What is needed is an exact copy of the records below, minus any pictures.

■ **Recorded data**:
▼
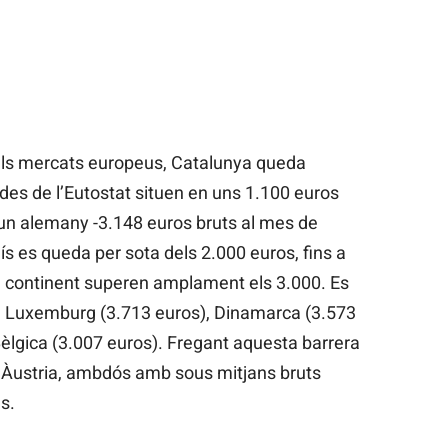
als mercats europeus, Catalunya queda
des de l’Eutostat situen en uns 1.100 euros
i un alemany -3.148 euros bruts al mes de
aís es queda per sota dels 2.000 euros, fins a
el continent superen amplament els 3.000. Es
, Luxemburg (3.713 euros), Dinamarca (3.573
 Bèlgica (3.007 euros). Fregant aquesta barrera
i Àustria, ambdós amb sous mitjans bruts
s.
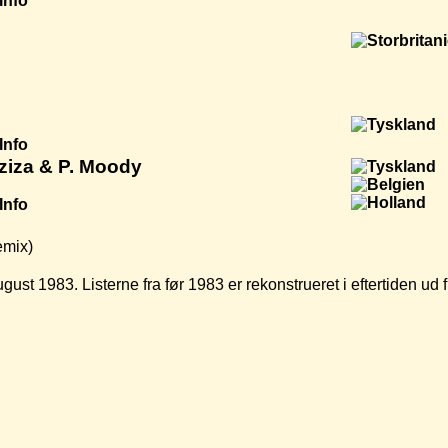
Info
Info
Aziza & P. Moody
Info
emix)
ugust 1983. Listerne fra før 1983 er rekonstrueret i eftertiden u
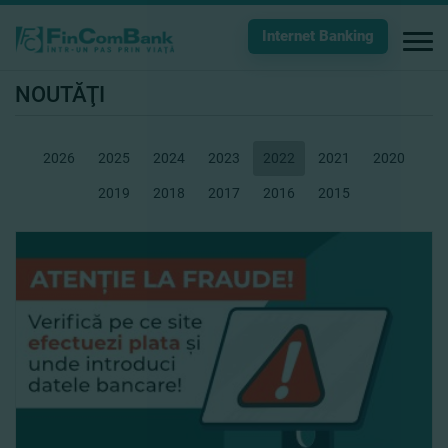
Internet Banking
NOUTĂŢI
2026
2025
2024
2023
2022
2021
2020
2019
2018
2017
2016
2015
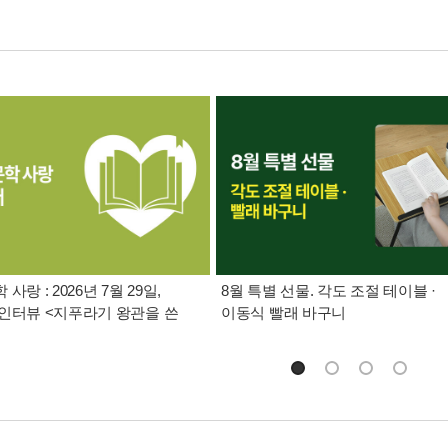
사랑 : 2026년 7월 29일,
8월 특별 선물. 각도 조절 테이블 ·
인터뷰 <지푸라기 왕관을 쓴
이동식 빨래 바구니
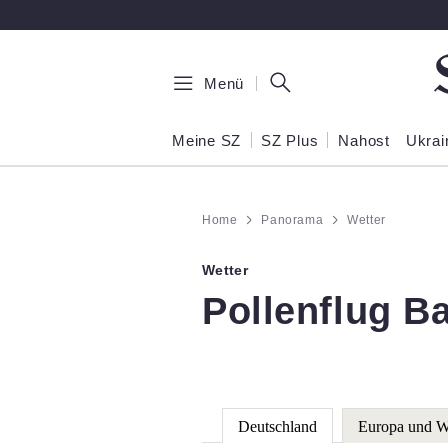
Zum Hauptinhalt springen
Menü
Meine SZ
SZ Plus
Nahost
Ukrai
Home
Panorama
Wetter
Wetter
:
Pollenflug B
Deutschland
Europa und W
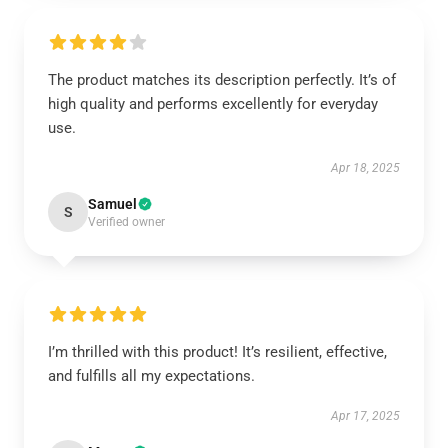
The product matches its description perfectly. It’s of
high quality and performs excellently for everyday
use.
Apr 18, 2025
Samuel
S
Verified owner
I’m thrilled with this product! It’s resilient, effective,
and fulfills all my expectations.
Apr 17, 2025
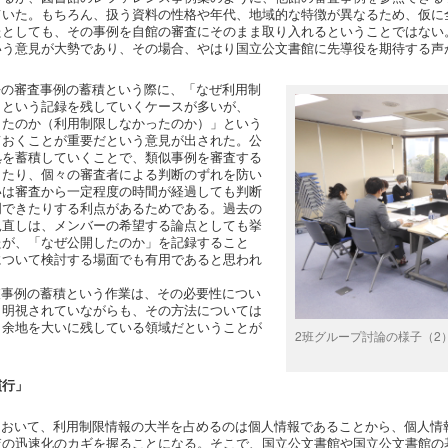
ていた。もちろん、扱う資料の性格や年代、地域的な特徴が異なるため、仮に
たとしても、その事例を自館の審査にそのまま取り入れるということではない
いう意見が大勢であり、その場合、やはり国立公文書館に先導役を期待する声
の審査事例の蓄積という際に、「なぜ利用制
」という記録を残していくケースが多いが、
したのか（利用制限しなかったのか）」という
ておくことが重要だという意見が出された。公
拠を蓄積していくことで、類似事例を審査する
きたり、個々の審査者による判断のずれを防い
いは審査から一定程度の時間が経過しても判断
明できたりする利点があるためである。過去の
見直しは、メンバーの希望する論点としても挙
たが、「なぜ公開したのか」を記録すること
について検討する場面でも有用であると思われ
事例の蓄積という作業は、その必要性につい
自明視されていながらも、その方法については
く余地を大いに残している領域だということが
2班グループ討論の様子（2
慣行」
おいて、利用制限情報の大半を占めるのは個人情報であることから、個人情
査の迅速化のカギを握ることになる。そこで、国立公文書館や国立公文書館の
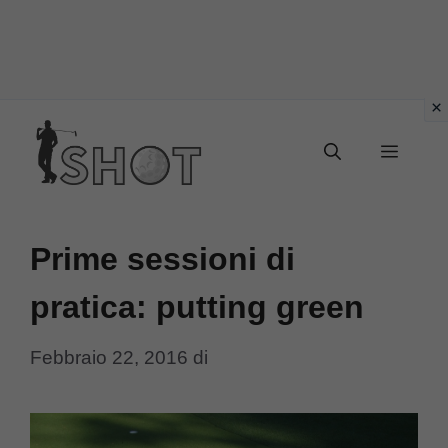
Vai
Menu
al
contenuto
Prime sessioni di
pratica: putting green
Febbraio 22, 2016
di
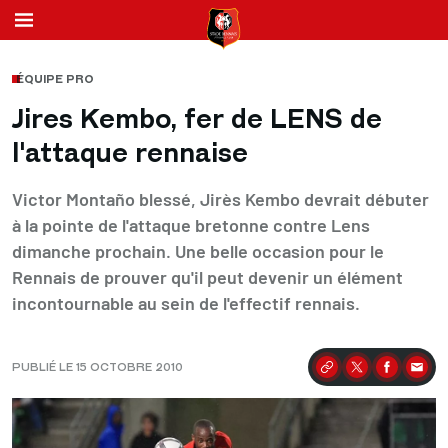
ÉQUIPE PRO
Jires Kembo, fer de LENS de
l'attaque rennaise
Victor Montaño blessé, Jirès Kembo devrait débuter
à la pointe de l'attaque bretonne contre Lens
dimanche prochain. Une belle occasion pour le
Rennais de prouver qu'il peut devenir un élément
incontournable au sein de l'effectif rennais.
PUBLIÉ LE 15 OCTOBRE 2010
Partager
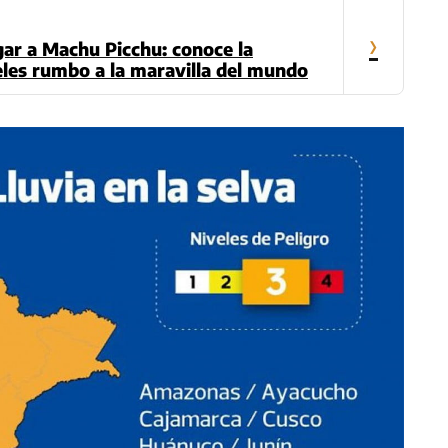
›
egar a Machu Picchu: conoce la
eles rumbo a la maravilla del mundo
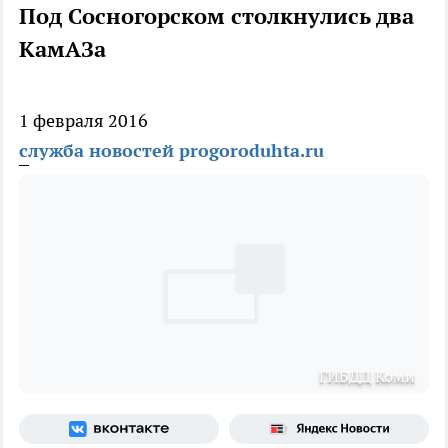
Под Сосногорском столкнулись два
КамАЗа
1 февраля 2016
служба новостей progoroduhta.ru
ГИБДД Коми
▲
■ **OUTPUT FOR THIS EXERCISE**:
als mercats europeus, Catalunya queda
des de l’Eutostat situen en uns 1.100 euros
i un alemany -3.148 euros bruts al mes de
aís es queda per sota dels 2.000 euros, fins a
el continent superen amplament els 3.000. Es
, Luxemburg (3.713 euros), Dinamarca (3.573
 Bèlgica (3.007 euros). Fregant aquesta barrera
i Àustria, ambdós amb sous mitjans bruts
s.
Info
Info
Aziza & P. Moody
Info
emix)
ugust 1983. Listerne fra før 1983 er rekonstrueret i eftertiden u
Internet Banking
NOUTĂŢI
2026
2025
2024
2023
2022
2021
2020
2019
2018
2017
2016
2015
사랑 : 2026년 7월 29일,
8월 특별 선물. 각도 조절 테이블 ·
인터뷰 <지푸라기 왕관을 쓴
이동식 빨래 바구니
Zum Hauptinhalt springen
Menü
Meine SZ
SZ Plus
Nahost
Ukrai
Home
Panorama
Wetter
Wetter
:
Pollenflug B
Deutschland
Europa und W
The product matches its description perfectly. It’s of
high quality and performs excellently for everyday
use.
Apr 18, 2025
Samuel
S
Verified owner
I’m thrilled with this product! It’s resilient, effective,
and fulfills all my expectations.
Apr 17, 2025
ていた。もちろん、扱う資料の性格や年代、地域的な特徴が異なるため、仮に
たとしても、その事例を自館の審査にそのまま取り入れるということではない
いう意見が大勢であり、その場合、やはり国立公文書館に先導役を期待する声
の審査事例の蓄積という際に、「なぜ利用制
」という記録を残していくケースが多いが、
したのか（利用制限しなかったのか）」という
ておくことが重要だという意見が出された。公
拠を蓄積していくことで、類似事例を審査する
きたり、個々の審査者による判断のずれを防い
いは審査から一定程度の時間が経過しても判断
明できたりする利点があるためである。過去の
見直しは、メンバーの希望する論点としても挙
たが、「なぜ公開したのか」を記録すること
について検討する場面でも有用であると思われ
事例の蓄積という作業は、その必要性につい
自明視されていながらも、その方法については
く余地を大いに残している領域だということが
2班グループ討論の様子（2
慣行」
おいて、利用制限情報の大半を占めるのは個人情報であることから、個人情
査の迅速化のカギを握ることになる。そこで、国立公文書館や国立公文書館の
Vai
Menu
al
contenuto
Prime sessioni di
pratica: putting green
Febbraio 22, 2016
di
ÉQUIPE PRO
Jires Kembo, fer de LENS de
l'attaque rennaise
Victor Montaño blessé, Jirès Kembo devrait débuter
à la pointe de l'attaque bretonne contre Lens
dimanche prochain. Une belle occasion pour le
Rennais de prouver qu'il peut devenir un élément
incontournable au sein de l'effectif rennais.
PUBLIÉ LE 15 OCTOBRE 2010
Partager
›
egar a Machu Picchu: conoce la
eles rumbo a la maravilla del mundo
Под Сосногорском столкнулись два
КамАЗа
1 февраля 2016
служба новостей progoroduhta.ru
ГИБДД Коми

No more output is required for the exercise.